Lümmelspatze 19.05.2012 20:12

AW: VG mit ängstlichem, dreibeinigem Tierheimkaninchen
 
Hallo Bunny x3,

Karsten saß auch recht lang im Tierheim, das war auch ein Grund uns für ihn zu entscheiden. Als wir dort anriefen wurde uns gesagt, dass viele kein behindertes Kaninchen möchten, das hat mich ehrlich erstaunt. Ich weiß, dass evtl. später höhere Tierarztkosten anfallen, weil die Wirbelsäule sich verkrümmt, die Muskeln anders belastet werden etc. und er Arthrose bekommen kann, aber das ist ok.
Allein die Kosten für Gemüse jeden Monat liegen bei mir bei etwa 50 - 60€.

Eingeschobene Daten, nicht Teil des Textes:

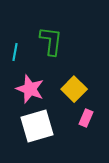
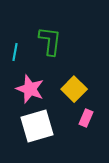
green L-shape: moved 1 px left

Mein Freund und ich haben uns eh schon zu sehr in ihn verliebt, er hat einen tollen Charakter und es wäre schön, wenn er bei uns bleiben kann. Er wird nach dem kleinen Käfig im Tierheim bei uns bestimmt aufblühen. Hier hat er 20 m² für 2 Kaninchen.

Bunny x3 19.05.2012 20:16

AW: VG mit ängstlichem, dreibeinigem Tierheimkaninchen
 
Dann hat er ja jetzt ein Traumzuhause gefunden ;)
Ja, oft werden behinderte Kaninchen nicht genommen, weil sie ja angeblich nicht so süß sind. Als Stupsi (verstorbene Häsin von mir) ihr Bein gebrochen hat und der TA, das Beinchen müsste amputiert werden, hab ich auch einen Schrecken gekriegt. Aber ich hab mich dran gewöhnt und es ist auch eig gar nicht so aufgefallen. Durch diese ganze Sache ist Stupsi viel zutraulicher geworden. Auch behinderte Kaninchen können einen wundervollen Charakter haben :) Ich würde auch wieder ein behindertes Kaninchen nehmen, zur Zeit habe ich allerdings kein Behindertes.